#### Passage shown:
Zillow's (Z -0.79%) (ZG -0.68%) business has polarized investors. Company insiders are bullish and have been buying more stock. On the other side of the debate, short-seller Steve Eisman -- profiled in The Big Short -- has publicly argued his bear case.

In this clip from Industry Focus: Energy, Motley Fool contributor Sanchez and Industry Focus host Nick Sciple explain the bull and bear arguments and what to look for in the stock going forward.

To catch full episodes of all The Motley Fool's free podcasts, check out our podcast center. A full transcript follows the video.

This video was recorded on Sept. 5, 2019.

Nick Sciple: As we talked about earlier, it's very early days for this iBuying businesses, Zillow Offers business for Zillow. The numbers haven't quite been as appealing as we would have liked to see so far. But, the business hasn't reached scale yet. How have investors reacted to this so far? It has been a battleground stock on some of these issues.

Luis Sanchez: Yeah, for sure. Zillow is certainly turning into a battleground stock. There's a lot of smart people on both sides of the bull/ bear debate here. Obviously, Zillow's insiders are super bullish. Rich Barton actually came back to be the CEO of Zillow earlier in 2019 after he went away to work on other projects, including founding different companies and working with a lot of VC-backed companies. It's worth noting that he was a significant backer of WeWork. Other than Rich Barton, there's actually been a lot of insider buying activity at Zillow. The insiders now own more than 15% of the company. So, they clearly believe in the prospect of iBuying long-term.

At the same time, nearly 20% of Zillow shares are held short. Quite notably, Steve Eisman, who is famously portrayed in The Big Short, is also short Zillow. He's done a few interviews where he's described his thesis. He makes a really interesting argument. He basically says that iBuying is a flawed business and points to the negative unit economics of it. He thinks that home flipping reminds them of a lot of the risk taking behavior that he saw in the housing bubble that caused the 2008 financial crisis. In his mind, real estate is an inherently local market, and it's not one that he sees as being conducive to a scale tech platform that other industries might be conducive toward.

Zillow's stock price is actually down since the Zillow Offers business took off. But the trading has been pretty volatile. It seems like investors are still trying to figure out whether or not they believe in this new business or not.

Sciple: Luis, one core question I have here, and maybe this is part of Eisman's case, is what economies of scale do you think come with this iBuying business? We've talked about, Zillow hasn't reached scale yet, that may be some reason behind why the profitability doesn't drop down. But at the end of the day, at the core, these are buying and selling homes. How scalable do you think this business model is for a company like Zillow?

#### Information provided:
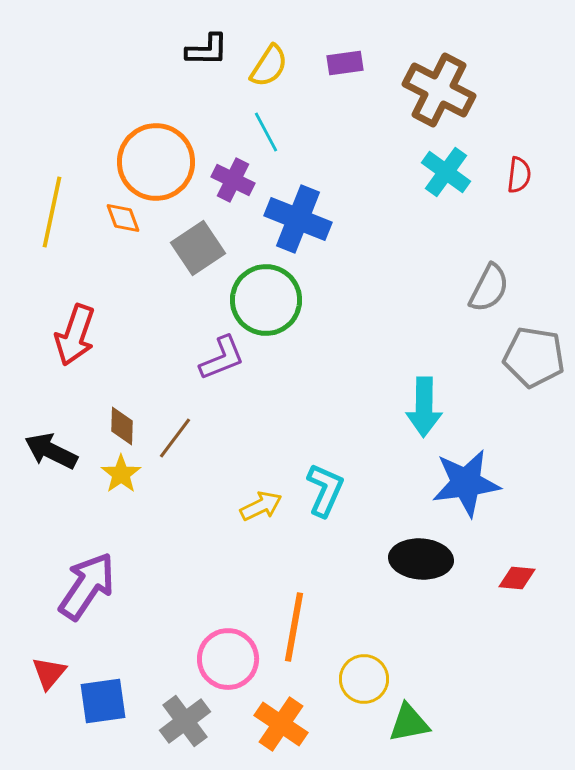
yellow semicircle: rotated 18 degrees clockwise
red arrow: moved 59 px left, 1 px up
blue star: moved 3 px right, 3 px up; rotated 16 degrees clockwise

#### The tasks:
- A) In the Zillow transcript, update the passage that begins at the words "Zillow's stock price" and stops after "business or not.", replacing "volatile" with "erratic".
- B) According to the Zillow transcript, what share of Zillow shares are held short?
- C) List every person named in the Zillow transcript.

#### Answers for the tasks:
- A)
Zillow's stock price is actually down since the Zillow Offers business took off. But the trading has been pretty erratic. It seems like investors are still trying to figure out whether or not they believe in this new business or not.

- B) Nearly 20%.

- C) Steve Eisman, Luis Sanchez, Nick Sciple, Rich Barton